When Heavy Bleeding Leads to Anemia

Losing too much blood every month depletes your iron stores over time, and iron deficiency anemia is one of the most common consequences of chronically heavy periods. The symptoms can creep up gradually enough that you assume feeling drained is just part of having your period. It isn’t.

Signs of iron deficiency anemia include extreme tiredness that rest doesn’t fix, weakness, pale skin, feeling dizzy or lightheaded, shortness of breath during activities that didn’t used to wind you, cold hands and feet, and brittle nails. Some people develop unusual cravings for ice, dirt, or other non-food items, a phenomenon called pica. A rapid heartbeat or chest pain during physical activity can also develop as anemia worsens, because your heart is working harder to circulate oxygen with fewer red blood cells.

If any of those symptoms sound familiar alongside heavy periods, a simple blood test can confirm whether your iron levels are low.

How Heavy Bleeding Is Treated

Treatment depends on the cause, your age, and whether you want to preserve fertility, but there are several effective options across a wide range.

Anti-Inflammatory Medications

Over-the-counter anti-inflammatory drugs like ibuprofen and naproxen can reduce menstrual blood loss when taken consistently during your period. In studies, naproxen reduced blood loss by 37 to 54 mL per cycle compared to a placebo. These medications work by lowering the levels of certain compounds that promote bleeding and cramping in the uterus. They’re most effective when you start taking them at the onset of bleeding rather than waiting until things get heavy.

Hormonal Options

A hormonal IUD is one of the most effective treatments for heavy periods. It releases a small amount of hormone directly into the uterus, thinning the lining so there’s less tissue to shed each month. Many people see their bleeding drop dramatically within a few months, and some stop having periods altogether. Birth control pills, patches, and hormonal injections work on a similar principle by regulating the hormones that control lining thickness.

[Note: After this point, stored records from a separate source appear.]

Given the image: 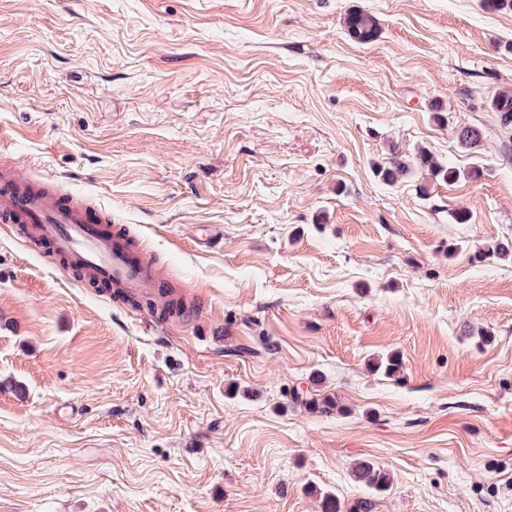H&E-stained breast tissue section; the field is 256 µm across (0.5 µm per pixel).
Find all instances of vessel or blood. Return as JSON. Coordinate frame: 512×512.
Here are the masks:
<instances>
[{"label": "vessel or blood", "instance_id": "obj_1", "mask_svg": "<svg viewBox=\"0 0 512 512\" xmlns=\"http://www.w3.org/2000/svg\"><path fill=\"white\" fill-rule=\"evenodd\" d=\"M0 222L24 225L52 255L118 296L135 298L157 285L155 271L126 238L95 224L86 209L26 184L8 167L0 168Z\"/></svg>", "mask_w": 512, "mask_h": 512}]
</instances>
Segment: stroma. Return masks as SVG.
I'll return each instance as SVG.
<instances>
[{"label": "stroma", "mask_w": 512, "mask_h": 512, "mask_svg": "<svg viewBox=\"0 0 512 512\" xmlns=\"http://www.w3.org/2000/svg\"><path fill=\"white\" fill-rule=\"evenodd\" d=\"M501 92L487 0H0V165L111 215L190 306L0 223V512H512V257H476L512 241ZM421 147L482 176L377 179ZM345 26L349 35L359 43L372 42L378 36L376 19L364 11H354L348 14ZM354 481L377 492L384 491L389 483V475L373 463L364 461L353 471Z\"/></svg>", "instance_id": "1"}]
</instances>
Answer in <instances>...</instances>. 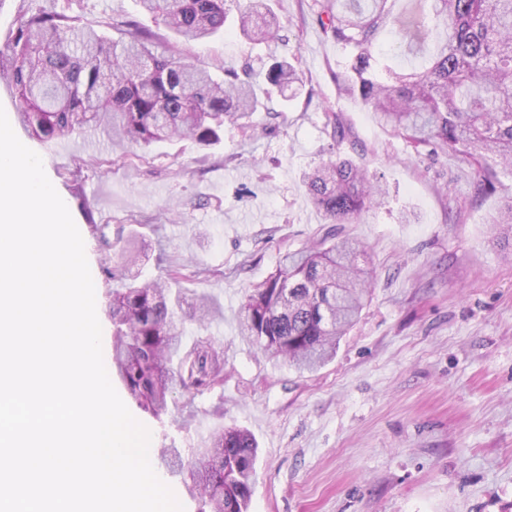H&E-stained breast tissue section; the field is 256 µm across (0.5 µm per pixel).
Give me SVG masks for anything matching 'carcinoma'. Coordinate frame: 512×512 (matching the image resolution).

Non-Hormonal Prescription Medications

For people who prefer to avoid hormones, there are prescription options that help blood clot more effectively, reducing overall flow. In clinical trials, one such medication reduced blood loss by an additional 73 mL per cycle compared to anti-inflammatory drugs alone. These are typically taken only during the heaviest days of bleeding.

Procedures for Persistent Cases

When medications aren’t enough, a procedure called endometrial ablation destroys the uterine lining to reduce or eliminate bleeding. It’s a minimally invasive option, but it’s only appropriate for people who don’t plan to become pregnant in the future, since the procedure can interfere with a healthy pregnancy. Some people stop bleeding entirely after ablation, while others see their flow drop to light or normal levels. If fibroids or polyps are the root cause, removing those growths surgically often resolves the bleeding on its own.